The Environmental Protection Agency’s acting inspector general accused top agency officials Thursday of seeking to undermine him.
Acting Inspector General Charles Sheehan, a career official, said in a memo that EPA general counsel Matt Leopold was gravely misrepresenting what EPA officials are required to do to comply with requests from the watchdog office.
“He offers free rein to agency staff to refuse OIG requests for information,” Sheehan wrote, adding Leopold allows the EPA to “decide the bounds” of how much it must work with the inspector general.
Sheehan also said Leopold has suggested the inspector general doesn’t have the right to receive all the information it requests from EPA officials when conducting audits.
Were that interpretation to govern, Sheehan wrote, it would mean the Inspector General Act, which set up watchdog offices at the EPA and other agencies, is “hollowed out,” and EPA Administrator Andrew Wheeler’s hope for a cooperative relationship with the inspector general is “nullified.”
Sheehan’s strongly worded memo is the latest in an escalating back-and-forth between political officials at the agency and the inspector general, an independent office within the agency that investigates waste, fraud, and abuse. Last week, the watchdog office accused EPA chief of staff Ryan Jackson of stonewalling two investigations, at least one of which dates back to the tumultuous tenure of former Administrator Scott Pruitt.
The inspector general’s office has said Jackson is refusing to reveal how he received testimony from an independent EPA science adviser ahead of a 2017 congressional hearing.
Jackson has been accused by Democratic lawmakers, including House Science Committee Chairwoman Eddie Bernice Johnson of Texas, of pressuring that science adviser, Deborah Swackhamer, who at the time led the EPA’s Board of Scientific Counselors, to change her testimony. The inspector general’s office opened an investigation into the incident in 2017 at the request of Johnson and other Democratic lawmakers.
The inspector general has also said Jackson rejected meetings with the office’s staff for an interview.
Wheeler and Leopold, however, have staunchly defended Jackson. Leopold, in a memo of his own on Tuesday, said Jackson and other EPA officials have attempted to set up meetings with the inspector general since the office raised concerns.
The EPA also released a chain of emails in which Jackson accused staffers from the watchdog office of harassing his assistant to demand a meeting and trying to trap him in a “bait-and-switch” during an interview.
“The fact that you cannot and will not provide the subject of what you want to meet with me about is unprofessional, and I’m not participating,” Jackson wrote in one of the emails released, an Oct. 9 email to Craig Ulmer, deputy assistant inspector general for investigations. “Unless you have further substantive information, do not contact me further.”

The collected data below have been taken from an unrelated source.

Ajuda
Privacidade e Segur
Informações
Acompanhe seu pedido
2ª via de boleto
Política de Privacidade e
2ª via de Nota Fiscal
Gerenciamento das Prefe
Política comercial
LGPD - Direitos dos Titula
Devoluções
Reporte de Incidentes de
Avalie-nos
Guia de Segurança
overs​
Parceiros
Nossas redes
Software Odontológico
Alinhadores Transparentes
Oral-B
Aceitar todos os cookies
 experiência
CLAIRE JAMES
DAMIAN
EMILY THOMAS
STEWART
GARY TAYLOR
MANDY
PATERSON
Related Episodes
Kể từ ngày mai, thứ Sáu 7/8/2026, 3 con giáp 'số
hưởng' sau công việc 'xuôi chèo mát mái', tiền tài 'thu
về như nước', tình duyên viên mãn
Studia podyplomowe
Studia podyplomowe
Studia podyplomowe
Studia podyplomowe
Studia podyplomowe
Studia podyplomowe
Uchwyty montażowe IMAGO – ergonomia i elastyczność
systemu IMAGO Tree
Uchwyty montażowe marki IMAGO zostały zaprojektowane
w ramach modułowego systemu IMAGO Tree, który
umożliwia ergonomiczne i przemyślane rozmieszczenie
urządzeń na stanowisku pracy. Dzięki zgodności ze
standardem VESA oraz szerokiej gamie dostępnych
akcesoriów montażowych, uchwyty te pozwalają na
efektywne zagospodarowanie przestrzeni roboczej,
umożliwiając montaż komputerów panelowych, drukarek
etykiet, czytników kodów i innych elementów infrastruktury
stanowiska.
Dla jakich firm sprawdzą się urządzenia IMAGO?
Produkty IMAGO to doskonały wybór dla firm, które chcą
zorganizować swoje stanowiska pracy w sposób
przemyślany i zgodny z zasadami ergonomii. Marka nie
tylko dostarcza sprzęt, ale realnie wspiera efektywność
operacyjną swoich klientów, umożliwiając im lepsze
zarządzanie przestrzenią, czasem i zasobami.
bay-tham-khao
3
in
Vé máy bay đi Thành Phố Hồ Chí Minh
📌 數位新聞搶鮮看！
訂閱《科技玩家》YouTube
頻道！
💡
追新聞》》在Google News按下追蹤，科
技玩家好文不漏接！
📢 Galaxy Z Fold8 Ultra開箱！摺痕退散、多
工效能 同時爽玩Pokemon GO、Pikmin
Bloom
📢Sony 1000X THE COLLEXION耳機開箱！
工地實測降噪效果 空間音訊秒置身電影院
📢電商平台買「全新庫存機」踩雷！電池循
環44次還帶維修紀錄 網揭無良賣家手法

It isn’t clear yet whether the back-and-forth will increase pressure on Trump EPA officials from Democrats on the Hill. Trump’s nominee for inspector general, Sean O’Donnell, is pending in the Senate, and he appears to have bipartisan support.
Sen. Tom Carper, the top Democrat on the Senate Environment and Public Works Committee, is looking to be a potential mediator in the dispute between the EPA and the inspector general.
In a statement to the Washington Examiner, he encouraged the watchdog office to be “clearer about what it needs from EPA so that EPA officials can comply accordingly.” Carper also urged EPA officials “to be cooperative and responsive with the IG so that the IG can do its job.”